Monday, April 03, 2006

Al-Jazeera gets new weapon

If Western governments were already worried about the launch of Al-Jazeera's English-language news channel this summer now they should be really worried.

The Times is reporting a new twist in the international news battle as the Qatar state-owned Arabic news channel, accused by London and Washington of aiding terror, turns to sheep. No one saw that coming.

No, it doesn't have secret film of sheep packed with explosives running through Iraq. Just sheep from Wales.

More precisely a family of opera-singing Welsh sheep, 'The Baaas', which have apparently gone down well with the wife of the Emir of Qatar.

'The Baaas', a Welsh-language children's show on S4C (at least I think it’s for kids) are to appear on Al-Jazeera, which is better known for screening the mutterings of Osama bin Laden and his gang of mountain-living thugs.

'The Baaas' will form part of Al-Jazeera's children's channel offering. Apparently Al-Jazeera has bought all 52 episodes of 'The Baaas' from S4C.
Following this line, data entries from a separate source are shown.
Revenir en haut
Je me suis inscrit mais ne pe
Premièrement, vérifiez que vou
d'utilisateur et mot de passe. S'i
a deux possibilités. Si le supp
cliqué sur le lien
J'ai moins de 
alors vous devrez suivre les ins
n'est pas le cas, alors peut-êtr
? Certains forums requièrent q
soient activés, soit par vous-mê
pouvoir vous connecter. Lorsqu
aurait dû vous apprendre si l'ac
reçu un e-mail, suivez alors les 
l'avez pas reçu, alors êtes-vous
Not only have the scripts been dubbed into Arabic, but they have been cleared after being checked for "anti-Islamic subtexts". Seriously. I guess you can never be too careful with sheep. I'm not sure how you translate down with the international caliphate into baa, but I imagine... wait this joke is so over. Read the full story here.

While we're on it, the New York Daily News has former ABC 'Nightline' presenter David Marash explaining why he is joining the likes of Sir David Frost at Al-Jazeera in the latest septuagenarian news hiring while Mediaguardian.co.uk is reporting that Five presenter Barbara Serra has also joined Arabic TV channel.

1 Comments:

At 10:02 AM, Anonymous Anonymous said...

The same thing happened a few years back with the BBC removing the anti English sentiment from 'Superted' the popular Welsh language cartoon about a teddy bear who rips off his fur to reveal a Superman style outfit. This cartoon, in the original Welsh, contained a series of subtle plot references to burning English cottages, beating them at rugby and broader English imperialistic attitudes.